■ **Data section**

Start of Block

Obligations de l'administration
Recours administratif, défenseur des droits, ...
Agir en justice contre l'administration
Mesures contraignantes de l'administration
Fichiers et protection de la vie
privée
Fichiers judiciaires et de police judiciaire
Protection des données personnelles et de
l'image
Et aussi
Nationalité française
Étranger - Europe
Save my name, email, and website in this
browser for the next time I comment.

End of Block
Start of Block

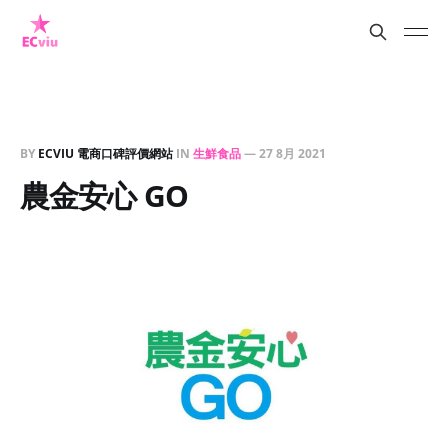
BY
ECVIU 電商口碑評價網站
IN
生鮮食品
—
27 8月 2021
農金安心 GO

End of Block

■ **Task statement**
What is needed is a verbatim copy of every line in the records above from the one containing "Obligations de l'administration" down to the one containing "browser for the next time I comment.", both included, and nothing more.

■ **Result of the task**
Obligations de l'administration
Recours administratif, défenseur des droits, ...
Agir en justice contre l'administration
Mesures contraignantes de l'administration
Fichiers et protection de la vie
privée
Fichiers judiciaires et de police judiciaire
Protection des données personnelles et de
l'image
Et aussi
Nationalité française
Étranger - Europe
Save my name, email, and website in this
browser for the next time I comment.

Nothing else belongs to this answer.